CAMBRIDGE, Mass. — In the movie “Top Gun: Maverick,” Tom Cruise’s character trains young pilots to complete a challenging mission that involves flying through a narrow canyon undetected by radar. For an autonomous aircraft, however, this task poses an even greater challenge. Existing AI methods struggle to overcome the conflict between reaching the target and avoiding collisions with canyon walls. Now, MIT researchers have developed a new technique using machine learning (a branch of artificial intelligence) that solves these complex stabilize-and-avoid problems more effectively than previous methods.
Their approach achieves a 10-fold increase in stability and matches or exceeds the safety of existing autopilot systems.
“This has been a longstanding, challenging problem. A lot of people have looked at it but didn’t know how to handle such high-dimensional and complex dynamics,” says Chuchu Fan, the Wilson Assistant Professor of Aeronautics and Astronautics and senior author of the paper, in a university release.
The researchers tackled the stabilize-avoid challenge by breaking it down into two steps. First, they reframed the problem as a constrained optimization problem, ensuring the agent reaches and stabilizes within its goal region while avoiding obstacles. Then, they reformulated the problem into the epigraph form, a mathematical representation, and used a deep reinforcement learning algorithm to solve it. This combination allowed them to bypass the limitations of existing methods.

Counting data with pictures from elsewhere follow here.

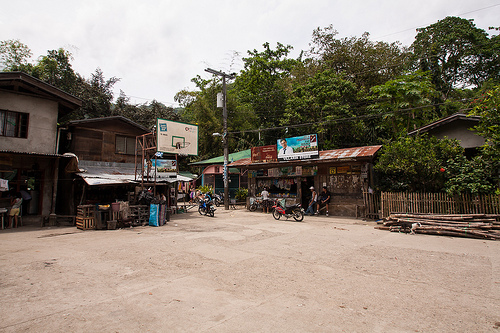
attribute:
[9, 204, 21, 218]
shorts — is yellow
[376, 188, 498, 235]
fence — Wooden 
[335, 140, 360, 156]
metal roof — is metal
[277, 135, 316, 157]
billboard — colorful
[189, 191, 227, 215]
motorcycle — small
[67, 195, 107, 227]
crates — wooden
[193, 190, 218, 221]
moped — blue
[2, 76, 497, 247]
stalls — outdoor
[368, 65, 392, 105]
ground — roof-mounted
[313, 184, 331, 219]
guy — sitting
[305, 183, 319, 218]
guy — sitting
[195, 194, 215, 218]
bike — red, black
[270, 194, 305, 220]
motorcycle — red, black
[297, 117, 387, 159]
roof — green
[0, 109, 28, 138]
window — small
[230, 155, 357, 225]
shacks — small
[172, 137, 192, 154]
basketball hoop — homemade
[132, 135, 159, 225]
hoop stand — rusted pipe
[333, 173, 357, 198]
wall — cement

To test their approach, the researchers conducted control experiments with different initial conditions, including scenarios where the autonomous agent needed to stabilize within a goal region while avoiding obstacles. Their technique outperformed several baselines, stabilizing all trajectories while maintaining safety. They even simulated flying a jet aircraft in a scenario reminiscent of “Top Gun,” where the jet had to stabilize near the ground within a narrow flight corridor. Their controller demonstrated superior performance compared to other methods.
The potential applications of this technique are vast. It could be used to design controllers for highly dynamic robots, such as autonomous delivery drones, ensuring safety and stability. It could also be part of a larger system, activating only when necessary, such as helping a driver safely navigate a skid on a snowy road. In their paper, the researchers say this approach holds promise for deploying reinforcement learning controllers on mission-critical systems, providing safety and stability guarantees.

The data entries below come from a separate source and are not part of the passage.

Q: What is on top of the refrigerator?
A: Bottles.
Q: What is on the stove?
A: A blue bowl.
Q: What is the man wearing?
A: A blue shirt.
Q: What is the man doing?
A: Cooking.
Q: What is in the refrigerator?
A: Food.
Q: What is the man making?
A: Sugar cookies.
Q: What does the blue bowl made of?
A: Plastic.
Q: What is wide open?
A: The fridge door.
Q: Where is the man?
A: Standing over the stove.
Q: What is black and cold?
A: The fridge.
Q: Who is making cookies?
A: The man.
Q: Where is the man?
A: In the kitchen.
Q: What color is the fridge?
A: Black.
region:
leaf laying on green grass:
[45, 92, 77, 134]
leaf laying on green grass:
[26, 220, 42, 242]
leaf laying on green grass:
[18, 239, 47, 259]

Moving forward, the researchers aim to enhance their technique by accounting for uncertainty in optimization and testing its performance on real-world hardware. With further development, this technique could revolutionize autonomous systems and enable them to navigate extreme scenarios with safety and precision, surpassing what a human pilot could achieve.
The work is funded, in part, by MIT Lincoln Laboratory under the Safety in Aerobatic Flight Regimes program.